When we first declared July to be Archaeology month I was at a loss for the way it connected to everyday life. Even more perversely, every time I came up with a good idea for a post, I realized I had accidentally substituted ‘architecture’ for ‘archeology’ somehow. Oops.
Finally, I had to admit the truth to my co-bloggers – I was stumped for connections. Discussing this with Marta she told me, “It’s just all about digging and layers.” As she astutely pointed out in the editorial for the month, that is a poetic concept. The idea that everything we do is built on a previous bed of choices, ideas, and action is truly romantic.
However, I still needed help coming up with more ideas, so I googled ‘best archaeology fiction’ and , ‘best archeology movies.’ Both times, the drama The English Patient turned up on the list, so I sojourned to the library in sweltering 90 degree heat to check it out. Taking the trip in that heat prepared me to launch into the two settings of the movie, The Sahara Desert, and Southern Italy where the lack of rain is part of the character development in the movie.

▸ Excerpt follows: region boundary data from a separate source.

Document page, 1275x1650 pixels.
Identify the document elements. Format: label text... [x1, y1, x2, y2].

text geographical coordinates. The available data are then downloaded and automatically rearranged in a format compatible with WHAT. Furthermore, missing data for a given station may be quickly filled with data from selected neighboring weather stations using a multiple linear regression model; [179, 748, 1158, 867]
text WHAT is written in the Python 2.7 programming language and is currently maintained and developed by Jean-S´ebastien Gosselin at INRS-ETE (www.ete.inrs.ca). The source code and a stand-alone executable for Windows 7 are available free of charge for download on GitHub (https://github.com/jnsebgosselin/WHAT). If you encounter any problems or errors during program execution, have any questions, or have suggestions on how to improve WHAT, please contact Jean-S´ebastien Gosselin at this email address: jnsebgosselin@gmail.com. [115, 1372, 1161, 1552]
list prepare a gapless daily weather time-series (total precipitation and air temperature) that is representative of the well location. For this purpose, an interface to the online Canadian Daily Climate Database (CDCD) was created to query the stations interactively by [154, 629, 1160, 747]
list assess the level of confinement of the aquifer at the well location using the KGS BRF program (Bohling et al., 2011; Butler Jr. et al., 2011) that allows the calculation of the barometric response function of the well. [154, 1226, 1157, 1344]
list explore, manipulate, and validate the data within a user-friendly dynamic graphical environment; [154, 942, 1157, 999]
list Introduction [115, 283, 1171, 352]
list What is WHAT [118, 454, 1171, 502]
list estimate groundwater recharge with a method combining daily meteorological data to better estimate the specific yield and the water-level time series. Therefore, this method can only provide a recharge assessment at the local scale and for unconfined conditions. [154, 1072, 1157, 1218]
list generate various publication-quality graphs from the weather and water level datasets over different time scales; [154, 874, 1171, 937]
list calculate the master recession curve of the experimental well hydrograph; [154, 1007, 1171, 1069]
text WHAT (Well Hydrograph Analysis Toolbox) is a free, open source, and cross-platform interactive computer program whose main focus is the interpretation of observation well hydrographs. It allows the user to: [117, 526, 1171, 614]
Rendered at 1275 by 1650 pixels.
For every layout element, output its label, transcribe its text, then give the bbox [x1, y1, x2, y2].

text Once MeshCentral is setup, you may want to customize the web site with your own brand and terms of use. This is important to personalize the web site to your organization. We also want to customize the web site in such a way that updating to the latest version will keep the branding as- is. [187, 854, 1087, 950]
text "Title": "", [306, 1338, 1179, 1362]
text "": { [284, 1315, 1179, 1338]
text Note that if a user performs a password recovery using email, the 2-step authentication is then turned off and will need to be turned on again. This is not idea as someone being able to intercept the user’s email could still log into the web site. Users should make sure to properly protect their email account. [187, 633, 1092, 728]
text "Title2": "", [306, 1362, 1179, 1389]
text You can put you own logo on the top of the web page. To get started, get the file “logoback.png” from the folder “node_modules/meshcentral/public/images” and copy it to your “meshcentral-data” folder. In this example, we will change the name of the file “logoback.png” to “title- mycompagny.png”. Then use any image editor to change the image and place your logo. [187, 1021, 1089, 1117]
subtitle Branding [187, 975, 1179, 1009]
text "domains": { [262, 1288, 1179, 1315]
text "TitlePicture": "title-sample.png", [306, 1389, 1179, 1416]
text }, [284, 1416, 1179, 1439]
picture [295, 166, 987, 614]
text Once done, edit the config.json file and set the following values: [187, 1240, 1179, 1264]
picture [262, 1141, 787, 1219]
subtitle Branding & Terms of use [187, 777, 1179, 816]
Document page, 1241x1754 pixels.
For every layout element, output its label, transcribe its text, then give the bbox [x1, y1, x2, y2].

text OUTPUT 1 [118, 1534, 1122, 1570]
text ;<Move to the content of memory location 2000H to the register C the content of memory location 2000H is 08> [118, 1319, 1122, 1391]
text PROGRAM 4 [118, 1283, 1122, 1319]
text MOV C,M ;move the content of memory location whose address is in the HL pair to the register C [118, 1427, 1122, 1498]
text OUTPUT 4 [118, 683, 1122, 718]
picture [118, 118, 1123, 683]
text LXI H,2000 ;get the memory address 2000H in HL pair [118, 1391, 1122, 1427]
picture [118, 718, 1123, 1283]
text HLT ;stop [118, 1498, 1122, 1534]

The English Patient is a badly burned, mysterious man being cared for at the close of World War II by a hospital traveling across Italy. He is very weak, and his young nurse, Hana, requests that they be left in an abandoned monastery the caravan passes. Hana is left with the patient, anticipating his death will arrive soon. While at the monastery the film explores the memories of the English Patient (in reality a Hungarian explorer and mapmaker named Count Laszlo de Almasy) following the events that led him to this situation. His love for a married woman, their affair, and the romantic backdrop of the northern Sahara all contribute to this tender and moving drama.
Even though it turned up on archeology lists – conventional archeology images are fairly sparse throughout the movie. The cave paintings and archeology references are minimal, eclipsed by the unfolding romance between Almasy and Katharine Clifton, the married woman. Had I not been alerted to the archeological framework from the lists, I might have completely glossed over it’s importance in the film.
However, when I applied the paradigm “layers and digging” I found that a pretty apt metaphor for the expedition through Almasy’s memories and recollections. The movie is told through flashbacks triggered by conversations, images, and his surviving possessions – the artifacts of his life. From here, it was an easy step to turn to contemplate the artifacts and memories of my own relationship.
I found myself culling my own memory for vivid events in the formation of my romantic relationship and looking at past facebook pictures (an easy source of material these days)
I also got curious about how memories are made so I read this article in Smithsonian magazine from last year. It turns out memory too, is a lot like archeology. It preserves haphazardly and sometimes with little regard for chronology. Newer memories can be almost forgotten, and sometimes those that are older are better preserved than the more contemporary depending on their significance.
For example, I remember with some accuracy the moment I met my husband and of course, have told this story quite a number of times. Following that there are so many other recalled moments of our unfolding love as well – idyllic summer reading picnics, summer traffic jams on I-84, long walks in the woods seeing our clouded breath in late autumn. These memories awaken intense feelings, but the science behind them seems to suggest that I’m remembering some details incorrectly. The memories are malleable, and specific incidents have become jumbled together with other details from other trips, picnics, and walks. Luckily, recollection doesn’t haven’t to be completely accurate to produce feelings of love.
Digging deeper into memories of friendship, love, and childhood is a great way to experience your own archeology expedition without leaving the couch (especially on these hot summer days.)
What memories do you find yourself returning to again and again?